## What is required
Give back the records from the first line through the line containing "gratis: Los mejores", changing "Kilómetros" to "km" and leaving every other part unchanged.

## Records shown
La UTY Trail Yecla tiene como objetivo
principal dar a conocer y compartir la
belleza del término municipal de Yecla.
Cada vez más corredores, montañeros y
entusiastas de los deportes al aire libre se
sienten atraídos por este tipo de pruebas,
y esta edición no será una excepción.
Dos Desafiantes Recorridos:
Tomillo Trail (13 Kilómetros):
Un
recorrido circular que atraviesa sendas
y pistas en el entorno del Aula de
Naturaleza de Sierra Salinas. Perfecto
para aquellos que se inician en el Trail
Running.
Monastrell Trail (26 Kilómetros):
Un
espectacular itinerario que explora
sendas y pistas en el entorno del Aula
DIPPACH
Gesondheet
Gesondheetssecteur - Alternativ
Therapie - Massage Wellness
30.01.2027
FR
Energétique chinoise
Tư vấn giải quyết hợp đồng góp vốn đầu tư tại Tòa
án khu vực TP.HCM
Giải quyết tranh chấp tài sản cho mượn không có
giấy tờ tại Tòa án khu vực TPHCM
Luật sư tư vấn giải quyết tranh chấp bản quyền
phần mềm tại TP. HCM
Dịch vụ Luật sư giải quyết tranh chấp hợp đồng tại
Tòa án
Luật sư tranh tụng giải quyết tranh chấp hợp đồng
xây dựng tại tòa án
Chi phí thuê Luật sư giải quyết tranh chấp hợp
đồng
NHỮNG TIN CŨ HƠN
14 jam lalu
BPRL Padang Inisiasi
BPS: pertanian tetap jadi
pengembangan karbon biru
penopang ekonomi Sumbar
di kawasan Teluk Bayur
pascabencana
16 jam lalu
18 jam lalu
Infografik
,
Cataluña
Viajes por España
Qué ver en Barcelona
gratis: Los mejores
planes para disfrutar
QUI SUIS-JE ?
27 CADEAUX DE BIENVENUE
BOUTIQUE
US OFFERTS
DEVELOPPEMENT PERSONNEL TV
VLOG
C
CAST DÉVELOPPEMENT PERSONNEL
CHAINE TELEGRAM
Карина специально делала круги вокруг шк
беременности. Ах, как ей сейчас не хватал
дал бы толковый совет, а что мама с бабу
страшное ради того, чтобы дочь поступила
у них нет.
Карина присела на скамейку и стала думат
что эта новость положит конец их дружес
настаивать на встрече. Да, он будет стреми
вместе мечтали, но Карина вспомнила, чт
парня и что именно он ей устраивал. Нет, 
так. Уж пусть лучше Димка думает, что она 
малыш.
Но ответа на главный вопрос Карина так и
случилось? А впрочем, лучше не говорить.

## Solution for this exercise
La UTY Trail Yecla tiene como objetivo
principal dar a conocer y compartir la
belleza del término municipal de Yecla.
Cada vez más corredores, montañeros y
entusiastas de los deportes al aire libre se
sienten atraídos por este tipo de pruebas,
y esta edición no será una excepción.
Dos Desafiantes Recorridos:
Tomillo Trail (13 km):
Un
recorrido circular que atraviesa sendas
y pistas en el entorno del Aula de
Naturaleza de Sierra Salinas. Perfecto
para aquellos que se inician en el Trail
Running.
Monastrell Trail (26 km):
Un
espectacular itinerario que explora
sendas y pistas en el entorno del Aula
DIPPACH
Gesondheet
Gesondheetssecteur - Alternativ
Therapie - Massage Wellness
30.01.2027
FR
Energétique chinoise
Tư vấn giải quyết hợp đồng góp vốn đầu tư tại Tòa
án khu vực TP.HCM
Giải quyết tranh chấp tài sản cho mượn không có
giấy tờ tại Tòa án khu vực TPHCM
Luật sư tư vấn giải quyết tranh chấp bản quyền
phần mềm tại TP. HCM
Dịch vụ Luật sư giải quyết tranh chấp hợp đồng tại
Tòa án
Luật sư tranh tụng giải quyết tranh chấp hợp đồng
xây dựng tại tòa án
Chi phí thuê Luật sư giải quyết tranh chấp hợp
đồng
NHỮNG TIN CŨ HƠN
14 jam lalu
BPRL Padang Inisiasi
BPS: pertanian tetap jadi
pengembangan karbon biru
penopang ekonomi Sumbar
di kawasan Teluk Bayur
pascabencana
16 jam lalu
18 jam lalu
Infografik
,
Cataluña
Viajes por España
Qué ver en Barcelona
gratis: Los mejores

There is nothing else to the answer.